** Opening Listed entries block **
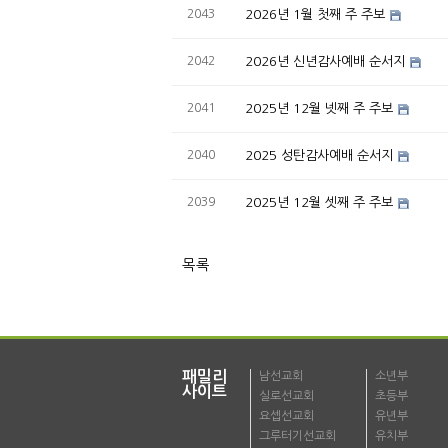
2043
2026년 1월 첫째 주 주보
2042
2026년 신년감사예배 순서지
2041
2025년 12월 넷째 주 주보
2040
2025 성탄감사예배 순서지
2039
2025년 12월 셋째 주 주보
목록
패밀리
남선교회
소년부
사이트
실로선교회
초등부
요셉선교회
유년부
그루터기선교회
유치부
** Closing Listed entries block **
• Work to complete:
Exactly as given, set down each line of the material, but include no pictures.

• Output of the exercise:
2043
2026년 1월 첫째 주 주보
2042
2026년 신년감사예배 순서지
2041
2025년 12월 넷째 주 주보
2040
2025 성탄감사예배 순서지
2039
2025년 12월 셋째 주 주보
목록
패밀리
남선교회
소년부
사이트
실로선교회
초등부
요셉선교회
유년부
그루터기선교회
유치부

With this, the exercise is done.